Il y a quelques années, le député-maire juppéiste du Havre Edouard Philippe avait cosigné le roman Dans l'ombre, l'histoire fictionnelle d'une primaire qui virait au cauchemar pour son vainqueur. Une fiction prophétique au regard de l'actualité : François Fillon est une nouvelle fois pointé du doigt pour s'être fait offrir pour plus de 35.000 de costumes sur mesure. Le candidat de la droite à l'élection présidentielle saura par ailleurs mercredi s'il est mis en examen dans le cadre de l'affaire des emplois fictifs présumés de son épouse ou s'il n'est que témoin assisté. Invité dans l'émission C'est arrivé demain, Edouard Philippe analyse cette situation politique inédite.

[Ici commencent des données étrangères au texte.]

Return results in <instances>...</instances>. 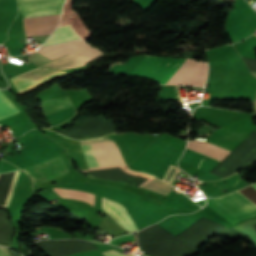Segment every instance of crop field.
Here are the masks:
<instances>
[{
  "mask_svg": "<svg viewBox=\"0 0 256 256\" xmlns=\"http://www.w3.org/2000/svg\"><path fill=\"white\" fill-rule=\"evenodd\" d=\"M225 228L202 217L176 238L157 224L137 235L140 250L146 256H192L201 243Z\"/></svg>",
  "mask_w": 256,
  "mask_h": 256,
  "instance_id": "obj_1",
  "label": "crop field"
},
{
  "mask_svg": "<svg viewBox=\"0 0 256 256\" xmlns=\"http://www.w3.org/2000/svg\"><path fill=\"white\" fill-rule=\"evenodd\" d=\"M190 60L144 55L128 75L167 84ZM207 63L191 60L168 84L204 85Z\"/></svg>",
  "mask_w": 256,
  "mask_h": 256,
  "instance_id": "obj_2",
  "label": "crop field"
},
{
  "mask_svg": "<svg viewBox=\"0 0 256 256\" xmlns=\"http://www.w3.org/2000/svg\"><path fill=\"white\" fill-rule=\"evenodd\" d=\"M207 204L235 223L256 214V184L220 198H208Z\"/></svg>",
  "mask_w": 256,
  "mask_h": 256,
  "instance_id": "obj_3",
  "label": "crop field"
},
{
  "mask_svg": "<svg viewBox=\"0 0 256 256\" xmlns=\"http://www.w3.org/2000/svg\"><path fill=\"white\" fill-rule=\"evenodd\" d=\"M165 135L161 133L128 167L161 179L177 152L161 142Z\"/></svg>",
  "mask_w": 256,
  "mask_h": 256,
  "instance_id": "obj_4",
  "label": "crop field"
},
{
  "mask_svg": "<svg viewBox=\"0 0 256 256\" xmlns=\"http://www.w3.org/2000/svg\"><path fill=\"white\" fill-rule=\"evenodd\" d=\"M79 142L89 168L124 164L118 148L108 139Z\"/></svg>",
  "mask_w": 256,
  "mask_h": 256,
  "instance_id": "obj_5",
  "label": "crop field"
},
{
  "mask_svg": "<svg viewBox=\"0 0 256 256\" xmlns=\"http://www.w3.org/2000/svg\"><path fill=\"white\" fill-rule=\"evenodd\" d=\"M47 256H66L76 252L97 250L87 241L81 240H43L35 243Z\"/></svg>",
  "mask_w": 256,
  "mask_h": 256,
  "instance_id": "obj_6",
  "label": "crop field"
},
{
  "mask_svg": "<svg viewBox=\"0 0 256 256\" xmlns=\"http://www.w3.org/2000/svg\"><path fill=\"white\" fill-rule=\"evenodd\" d=\"M72 52L82 49L90 44L80 41V40H74V41H68L62 44H58ZM71 52L57 46H48L40 48L38 51L31 53V55L28 58V62L36 65H43L45 63H48L54 59H57L61 56H64L66 54H69Z\"/></svg>",
  "mask_w": 256,
  "mask_h": 256,
  "instance_id": "obj_7",
  "label": "crop field"
},
{
  "mask_svg": "<svg viewBox=\"0 0 256 256\" xmlns=\"http://www.w3.org/2000/svg\"><path fill=\"white\" fill-rule=\"evenodd\" d=\"M32 177L33 185L67 173L60 156L22 169Z\"/></svg>",
  "mask_w": 256,
  "mask_h": 256,
  "instance_id": "obj_8",
  "label": "crop field"
},
{
  "mask_svg": "<svg viewBox=\"0 0 256 256\" xmlns=\"http://www.w3.org/2000/svg\"><path fill=\"white\" fill-rule=\"evenodd\" d=\"M53 71H56V70L38 67L33 70L27 71L25 73L19 74L18 76L36 79L38 77H41V76L51 73ZM65 73H68V72L58 70L56 72H53L51 74H48V75L38 78L36 80L27 79V78L18 77V76H14V77L10 78V80H11V83L13 84V86L18 91V93H20L22 91H25L27 89H30V88L42 83L50 78H53V77H56L58 75L65 74Z\"/></svg>",
  "mask_w": 256,
  "mask_h": 256,
  "instance_id": "obj_9",
  "label": "crop field"
},
{
  "mask_svg": "<svg viewBox=\"0 0 256 256\" xmlns=\"http://www.w3.org/2000/svg\"><path fill=\"white\" fill-rule=\"evenodd\" d=\"M24 17L60 14L63 0H17Z\"/></svg>",
  "mask_w": 256,
  "mask_h": 256,
  "instance_id": "obj_10",
  "label": "crop field"
},
{
  "mask_svg": "<svg viewBox=\"0 0 256 256\" xmlns=\"http://www.w3.org/2000/svg\"><path fill=\"white\" fill-rule=\"evenodd\" d=\"M116 203L102 198V209L105 210L115 221L122 225L128 232L136 231L137 228L126 209Z\"/></svg>",
  "mask_w": 256,
  "mask_h": 256,
  "instance_id": "obj_11",
  "label": "crop field"
},
{
  "mask_svg": "<svg viewBox=\"0 0 256 256\" xmlns=\"http://www.w3.org/2000/svg\"><path fill=\"white\" fill-rule=\"evenodd\" d=\"M181 160L193 164L207 172H209L213 167H215L220 162L219 160H216L214 158L208 157L206 155L200 154L187 148L184 154L182 155Z\"/></svg>",
  "mask_w": 256,
  "mask_h": 256,
  "instance_id": "obj_12",
  "label": "crop field"
},
{
  "mask_svg": "<svg viewBox=\"0 0 256 256\" xmlns=\"http://www.w3.org/2000/svg\"><path fill=\"white\" fill-rule=\"evenodd\" d=\"M90 60H92V58H88L85 56L71 53L67 56L60 58V59L52 61V62L44 65L43 67L66 69V68L84 66V64L89 62Z\"/></svg>",
  "mask_w": 256,
  "mask_h": 256,
  "instance_id": "obj_13",
  "label": "crop field"
},
{
  "mask_svg": "<svg viewBox=\"0 0 256 256\" xmlns=\"http://www.w3.org/2000/svg\"><path fill=\"white\" fill-rule=\"evenodd\" d=\"M71 106L68 96L44 100L40 105L43 116Z\"/></svg>",
  "mask_w": 256,
  "mask_h": 256,
  "instance_id": "obj_14",
  "label": "crop field"
},
{
  "mask_svg": "<svg viewBox=\"0 0 256 256\" xmlns=\"http://www.w3.org/2000/svg\"><path fill=\"white\" fill-rule=\"evenodd\" d=\"M77 38L78 36L75 34L70 25L61 26L55 30V32L48 38V40L42 46L53 45Z\"/></svg>",
  "mask_w": 256,
  "mask_h": 256,
  "instance_id": "obj_15",
  "label": "crop field"
},
{
  "mask_svg": "<svg viewBox=\"0 0 256 256\" xmlns=\"http://www.w3.org/2000/svg\"><path fill=\"white\" fill-rule=\"evenodd\" d=\"M13 234V228L7 219V213L0 210V245L11 247L10 237Z\"/></svg>",
  "mask_w": 256,
  "mask_h": 256,
  "instance_id": "obj_16",
  "label": "crop field"
},
{
  "mask_svg": "<svg viewBox=\"0 0 256 256\" xmlns=\"http://www.w3.org/2000/svg\"><path fill=\"white\" fill-rule=\"evenodd\" d=\"M53 190L56 193H58L61 197L75 198V199L86 201V202L90 203L91 205H93L94 195H92V194L74 191V190H70V189L54 188Z\"/></svg>",
  "mask_w": 256,
  "mask_h": 256,
  "instance_id": "obj_17",
  "label": "crop field"
},
{
  "mask_svg": "<svg viewBox=\"0 0 256 256\" xmlns=\"http://www.w3.org/2000/svg\"><path fill=\"white\" fill-rule=\"evenodd\" d=\"M20 112L9 99L0 91V119Z\"/></svg>",
  "mask_w": 256,
  "mask_h": 256,
  "instance_id": "obj_18",
  "label": "crop field"
},
{
  "mask_svg": "<svg viewBox=\"0 0 256 256\" xmlns=\"http://www.w3.org/2000/svg\"><path fill=\"white\" fill-rule=\"evenodd\" d=\"M103 254H105L106 256H126V255H122V254H119L113 250L111 251H107V252H103Z\"/></svg>",
  "mask_w": 256,
  "mask_h": 256,
  "instance_id": "obj_19",
  "label": "crop field"
},
{
  "mask_svg": "<svg viewBox=\"0 0 256 256\" xmlns=\"http://www.w3.org/2000/svg\"><path fill=\"white\" fill-rule=\"evenodd\" d=\"M6 250L8 249L0 247V256H11Z\"/></svg>",
  "mask_w": 256,
  "mask_h": 256,
  "instance_id": "obj_20",
  "label": "crop field"
}]
</instances>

"Election un peu folle". François Fillon a plusieurs fois martelé qu'il irait jusqu'au bout. Sans boule de cristal, le député-maire estime "qu'il a des chances" d'aller vers une victoire. "Ce qui est frappant dans cette élection un peu folle qui désarçonne les électeurs, c'est qu'elle est extrêmement ouverte." Edouard Philippe a beau avoir écrit un ouvrage qui fait écho au moment présent, il assure que la "réalité dépasse la fiction", que n'importe quel auteur qui aurait proposé ce scénario se serait vu répondre qu'il allait (trop) loin.

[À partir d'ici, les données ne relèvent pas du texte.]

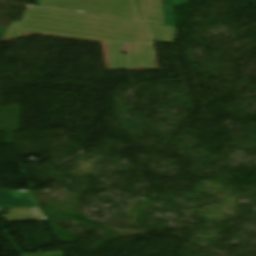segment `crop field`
Instances as JSON below:
<instances>
[{"label": "crop field", "instance_id": "crop-field-1", "mask_svg": "<svg viewBox=\"0 0 256 256\" xmlns=\"http://www.w3.org/2000/svg\"><path fill=\"white\" fill-rule=\"evenodd\" d=\"M24 31L109 42L111 69L155 68L151 24L27 8L22 21L13 23L4 36L21 38ZM122 42H135L134 52L124 55Z\"/></svg>", "mask_w": 256, "mask_h": 256}, {"label": "crop field", "instance_id": "crop-field-2", "mask_svg": "<svg viewBox=\"0 0 256 256\" xmlns=\"http://www.w3.org/2000/svg\"><path fill=\"white\" fill-rule=\"evenodd\" d=\"M42 7L141 20L136 0H37Z\"/></svg>", "mask_w": 256, "mask_h": 256}, {"label": "crop field", "instance_id": "crop-field-3", "mask_svg": "<svg viewBox=\"0 0 256 256\" xmlns=\"http://www.w3.org/2000/svg\"><path fill=\"white\" fill-rule=\"evenodd\" d=\"M0 206L38 207L30 191H0Z\"/></svg>", "mask_w": 256, "mask_h": 256}, {"label": "crop field", "instance_id": "crop-field-4", "mask_svg": "<svg viewBox=\"0 0 256 256\" xmlns=\"http://www.w3.org/2000/svg\"><path fill=\"white\" fill-rule=\"evenodd\" d=\"M143 21L165 24L161 0H138Z\"/></svg>", "mask_w": 256, "mask_h": 256}, {"label": "crop field", "instance_id": "crop-field-5", "mask_svg": "<svg viewBox=\"0 0 256 256\" xmlns=\"http://www.w3.org/2000/svg\"><path fill=\"white\" fill-rule=\"evenodd\" d=\"M44 215V214H43ZM40 209H10V215H0L9 222L45 220Z\"/></svg>", "mask_w": 256, "mask_h": 256}, {"label": "crop field", "instance_id": "crop-field-6", "mask_svg": "<svg viewBox=\"0 0 256 256\" xmlns=\"http://www.w3.org/2000/svg\"><path fill=\"white\" fill-rule=\"evenodd\" d=\"M153 38L155 41L174 44L176 28L152 24Z\"/></svg>", "mask_w": 256, "mask_h": 256}, {"label": "crop field", "instance_id": "crop-field-7", "mask_svg": "<svg viewBox=\"0 0 256 256\" xmlns=\"http://www.w3.org/2000/svg\"><path fill=\"white\" fill-rule=\"evenodd\" d=\"M166 25L175 26L173 6L189 4L188 0H162Z\"/></svg>", "mask_w": 256, "mask_h": 256}, {"label": "crop field", "instance_id": "crop-field-8", "mask_svg": "<svg viewBox=\"0 0 256 256\" xmlns=\"http://www.w3.org/2000/svg\"><path fill=\"white\" fill-rule=\"evenodd\" d=\"M22 256H65L63 252H51V253H30L21 254Z\"/></svg>", "mask_w": 256, "mask_h": 256}]
</instances>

Un rythme accéléré. Pour ce proche d'Alain Juppé, dans cette configuration de crise politique nouvelle, il y a cependant des invariants : "La politique, c'est toujours une histoire où vous désignez quelqu'un, il faut donc créer un lien de confiance, rencontrer les gens, les toucher, les entendre, leur proposer un programme. Et il y a des choses qui changent : le rythme, les chaînes d'info en continu il y a quelques années, les réseaux sociaux."

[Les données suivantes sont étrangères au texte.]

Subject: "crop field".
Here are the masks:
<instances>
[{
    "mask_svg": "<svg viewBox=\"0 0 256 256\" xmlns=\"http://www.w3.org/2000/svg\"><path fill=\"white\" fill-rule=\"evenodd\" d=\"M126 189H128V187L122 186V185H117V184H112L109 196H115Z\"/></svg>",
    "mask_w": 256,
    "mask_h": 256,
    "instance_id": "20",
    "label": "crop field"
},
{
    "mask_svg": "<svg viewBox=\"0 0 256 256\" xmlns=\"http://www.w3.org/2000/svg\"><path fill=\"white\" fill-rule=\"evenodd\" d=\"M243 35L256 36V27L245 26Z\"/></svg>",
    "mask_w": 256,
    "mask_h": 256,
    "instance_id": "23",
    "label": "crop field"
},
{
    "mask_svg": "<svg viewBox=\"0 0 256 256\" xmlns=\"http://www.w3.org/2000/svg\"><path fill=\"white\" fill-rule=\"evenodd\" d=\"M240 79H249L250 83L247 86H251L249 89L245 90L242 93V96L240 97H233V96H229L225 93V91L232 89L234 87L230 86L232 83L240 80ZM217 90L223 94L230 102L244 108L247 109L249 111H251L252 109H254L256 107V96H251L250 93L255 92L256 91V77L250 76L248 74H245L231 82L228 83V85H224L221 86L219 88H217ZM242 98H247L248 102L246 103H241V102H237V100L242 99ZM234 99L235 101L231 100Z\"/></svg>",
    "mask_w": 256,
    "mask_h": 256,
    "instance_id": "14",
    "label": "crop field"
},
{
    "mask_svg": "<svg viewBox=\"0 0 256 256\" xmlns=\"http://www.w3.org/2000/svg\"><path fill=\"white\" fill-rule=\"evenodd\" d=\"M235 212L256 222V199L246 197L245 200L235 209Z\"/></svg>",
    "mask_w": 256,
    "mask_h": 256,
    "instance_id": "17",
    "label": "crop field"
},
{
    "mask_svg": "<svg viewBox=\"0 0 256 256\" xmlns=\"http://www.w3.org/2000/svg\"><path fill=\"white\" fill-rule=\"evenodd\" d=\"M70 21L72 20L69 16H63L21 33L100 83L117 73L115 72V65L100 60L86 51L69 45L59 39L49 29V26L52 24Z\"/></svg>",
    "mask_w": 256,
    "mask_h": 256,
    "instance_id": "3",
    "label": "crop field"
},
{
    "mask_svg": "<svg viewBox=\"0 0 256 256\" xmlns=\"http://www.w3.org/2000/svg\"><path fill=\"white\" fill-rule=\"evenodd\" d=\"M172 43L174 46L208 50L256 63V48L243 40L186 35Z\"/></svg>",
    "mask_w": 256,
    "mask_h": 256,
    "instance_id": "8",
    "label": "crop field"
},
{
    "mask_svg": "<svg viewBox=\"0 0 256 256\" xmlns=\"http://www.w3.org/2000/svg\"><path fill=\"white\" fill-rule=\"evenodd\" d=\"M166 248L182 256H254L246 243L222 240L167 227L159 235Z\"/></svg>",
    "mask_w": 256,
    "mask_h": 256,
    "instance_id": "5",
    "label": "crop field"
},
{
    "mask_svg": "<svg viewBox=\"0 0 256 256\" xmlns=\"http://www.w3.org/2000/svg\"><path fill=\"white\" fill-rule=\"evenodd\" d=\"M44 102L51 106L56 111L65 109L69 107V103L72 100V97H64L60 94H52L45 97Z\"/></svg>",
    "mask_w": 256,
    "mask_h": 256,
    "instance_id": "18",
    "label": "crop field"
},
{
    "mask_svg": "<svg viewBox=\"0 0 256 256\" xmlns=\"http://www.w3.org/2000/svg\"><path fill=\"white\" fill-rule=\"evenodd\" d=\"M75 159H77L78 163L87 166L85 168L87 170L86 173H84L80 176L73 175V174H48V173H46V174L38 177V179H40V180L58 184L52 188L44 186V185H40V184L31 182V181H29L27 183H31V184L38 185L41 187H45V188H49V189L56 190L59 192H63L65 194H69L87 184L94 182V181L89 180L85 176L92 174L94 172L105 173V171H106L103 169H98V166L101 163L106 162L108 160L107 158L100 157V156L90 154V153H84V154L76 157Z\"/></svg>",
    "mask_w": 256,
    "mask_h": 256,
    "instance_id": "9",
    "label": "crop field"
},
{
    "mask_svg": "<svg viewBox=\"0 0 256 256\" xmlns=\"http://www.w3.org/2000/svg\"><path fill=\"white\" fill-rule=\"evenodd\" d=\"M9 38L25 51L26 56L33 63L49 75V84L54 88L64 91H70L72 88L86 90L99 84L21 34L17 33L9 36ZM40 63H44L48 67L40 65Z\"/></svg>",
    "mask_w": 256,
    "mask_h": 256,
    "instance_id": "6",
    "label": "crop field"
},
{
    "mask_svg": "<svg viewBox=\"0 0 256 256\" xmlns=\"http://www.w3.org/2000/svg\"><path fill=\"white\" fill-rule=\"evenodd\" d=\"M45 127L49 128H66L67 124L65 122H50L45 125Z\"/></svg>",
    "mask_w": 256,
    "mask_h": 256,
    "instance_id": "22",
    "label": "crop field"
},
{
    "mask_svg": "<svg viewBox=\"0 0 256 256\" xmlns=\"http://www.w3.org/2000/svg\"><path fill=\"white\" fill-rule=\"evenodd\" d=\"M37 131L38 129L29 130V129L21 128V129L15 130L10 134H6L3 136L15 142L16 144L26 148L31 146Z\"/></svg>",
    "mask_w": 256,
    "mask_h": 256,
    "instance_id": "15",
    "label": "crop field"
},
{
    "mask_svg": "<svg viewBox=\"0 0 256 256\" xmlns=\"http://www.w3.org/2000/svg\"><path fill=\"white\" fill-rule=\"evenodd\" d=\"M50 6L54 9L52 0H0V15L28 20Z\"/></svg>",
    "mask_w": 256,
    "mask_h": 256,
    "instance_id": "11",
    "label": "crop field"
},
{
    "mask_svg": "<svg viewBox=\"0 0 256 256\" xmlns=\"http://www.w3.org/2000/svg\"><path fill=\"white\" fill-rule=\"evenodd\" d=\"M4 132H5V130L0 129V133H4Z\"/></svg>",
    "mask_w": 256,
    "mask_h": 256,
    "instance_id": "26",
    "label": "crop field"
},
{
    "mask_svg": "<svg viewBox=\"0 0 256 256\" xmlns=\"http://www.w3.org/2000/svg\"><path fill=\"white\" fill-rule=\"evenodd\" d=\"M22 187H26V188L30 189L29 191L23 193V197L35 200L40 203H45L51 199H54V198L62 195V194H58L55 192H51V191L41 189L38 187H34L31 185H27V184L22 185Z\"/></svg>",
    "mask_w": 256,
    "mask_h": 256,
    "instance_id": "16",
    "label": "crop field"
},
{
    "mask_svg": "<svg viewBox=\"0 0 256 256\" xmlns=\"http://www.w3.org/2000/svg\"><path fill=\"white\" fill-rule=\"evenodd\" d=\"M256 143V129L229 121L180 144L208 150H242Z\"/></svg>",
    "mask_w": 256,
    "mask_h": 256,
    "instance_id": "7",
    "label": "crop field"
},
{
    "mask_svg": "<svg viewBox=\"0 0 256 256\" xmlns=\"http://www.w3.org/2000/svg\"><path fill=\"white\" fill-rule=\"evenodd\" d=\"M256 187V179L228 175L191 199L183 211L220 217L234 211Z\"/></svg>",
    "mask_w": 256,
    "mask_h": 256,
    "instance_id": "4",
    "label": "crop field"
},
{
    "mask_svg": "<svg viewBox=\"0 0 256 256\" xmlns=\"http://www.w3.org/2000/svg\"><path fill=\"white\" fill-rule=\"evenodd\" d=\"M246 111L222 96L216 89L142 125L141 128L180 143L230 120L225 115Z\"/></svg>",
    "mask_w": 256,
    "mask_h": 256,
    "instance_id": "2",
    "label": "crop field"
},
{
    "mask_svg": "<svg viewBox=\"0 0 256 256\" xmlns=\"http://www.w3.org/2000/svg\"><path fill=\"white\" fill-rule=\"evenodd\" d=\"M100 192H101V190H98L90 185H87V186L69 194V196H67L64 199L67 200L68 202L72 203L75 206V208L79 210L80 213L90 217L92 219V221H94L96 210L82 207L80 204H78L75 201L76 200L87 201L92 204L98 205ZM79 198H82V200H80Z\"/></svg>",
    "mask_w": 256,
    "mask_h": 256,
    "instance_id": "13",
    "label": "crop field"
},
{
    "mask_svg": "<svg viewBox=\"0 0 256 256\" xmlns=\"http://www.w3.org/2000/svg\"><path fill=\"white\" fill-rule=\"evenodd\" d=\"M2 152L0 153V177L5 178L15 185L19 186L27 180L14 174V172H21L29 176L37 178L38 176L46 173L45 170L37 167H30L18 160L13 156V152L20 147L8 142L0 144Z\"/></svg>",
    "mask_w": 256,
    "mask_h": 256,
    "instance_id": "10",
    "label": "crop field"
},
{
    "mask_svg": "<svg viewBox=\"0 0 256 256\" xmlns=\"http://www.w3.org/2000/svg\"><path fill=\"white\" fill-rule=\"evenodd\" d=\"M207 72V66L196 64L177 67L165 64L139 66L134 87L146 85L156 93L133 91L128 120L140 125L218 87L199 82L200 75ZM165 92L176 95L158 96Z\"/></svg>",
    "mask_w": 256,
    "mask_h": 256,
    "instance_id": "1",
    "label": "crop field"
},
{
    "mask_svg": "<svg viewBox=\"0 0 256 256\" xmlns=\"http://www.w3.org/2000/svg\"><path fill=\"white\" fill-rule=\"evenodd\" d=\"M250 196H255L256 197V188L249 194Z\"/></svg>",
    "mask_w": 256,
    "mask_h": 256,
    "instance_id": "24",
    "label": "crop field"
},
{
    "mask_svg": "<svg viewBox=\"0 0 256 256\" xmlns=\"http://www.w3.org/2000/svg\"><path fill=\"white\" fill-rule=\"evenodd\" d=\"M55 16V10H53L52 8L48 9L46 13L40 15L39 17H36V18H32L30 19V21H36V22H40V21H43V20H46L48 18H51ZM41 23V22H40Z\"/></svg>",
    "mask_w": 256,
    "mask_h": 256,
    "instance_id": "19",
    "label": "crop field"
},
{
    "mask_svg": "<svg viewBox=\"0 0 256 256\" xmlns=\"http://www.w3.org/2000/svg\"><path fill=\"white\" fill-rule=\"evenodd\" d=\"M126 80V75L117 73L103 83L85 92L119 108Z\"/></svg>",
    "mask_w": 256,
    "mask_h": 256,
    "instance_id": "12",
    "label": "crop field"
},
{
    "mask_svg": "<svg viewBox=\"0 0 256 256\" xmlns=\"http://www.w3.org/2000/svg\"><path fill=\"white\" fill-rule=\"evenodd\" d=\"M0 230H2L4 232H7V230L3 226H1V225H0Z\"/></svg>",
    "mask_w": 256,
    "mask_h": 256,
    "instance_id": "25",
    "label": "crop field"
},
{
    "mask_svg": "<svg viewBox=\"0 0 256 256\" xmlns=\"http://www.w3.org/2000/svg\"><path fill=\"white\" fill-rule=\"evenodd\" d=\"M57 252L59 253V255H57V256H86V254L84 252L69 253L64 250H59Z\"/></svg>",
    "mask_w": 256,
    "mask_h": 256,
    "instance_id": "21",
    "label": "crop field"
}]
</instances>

Les informations prennent, selon lui, une ampleur et explosent à une vitesse considérable. "Les citoyens peuvent choisir leur canal d'information. Des gens peuvent arriver à un dispositif où ils n'écoutent que ce qu'ils veulent entendre. Le débat à certains égards s'appauvrit. Le vrai débat public, qui permet éventuellement de changer d'avis, est très faible."

VIe République ? Edouard Philippe est aussi frappé par le fait "qu'énormément de gens, sans nécessairement partir vers l’extrémisme, considèrent que les règles du jeu telles qu'elles sont posées dans le système institutionnel français, ne permettent plus de produire et prendre les décisions dont nous aurions besoin."

Faut-il alors penser à une VIe République ? "Je suis embêté. Je déteste l'idée que lorsque quelque chose va mal, il faudrait changer les règles du jeu. C'est un aveu de faiblesse considérable", estime-t-il. Le système de la Ve République, "qui a d'ailleurs considérablement évolué depuis 1958, permet certes une stabilité mais plus personne ne pense qu'avec ces règles du jeu-là, on va être capable de faire rebondir le pays."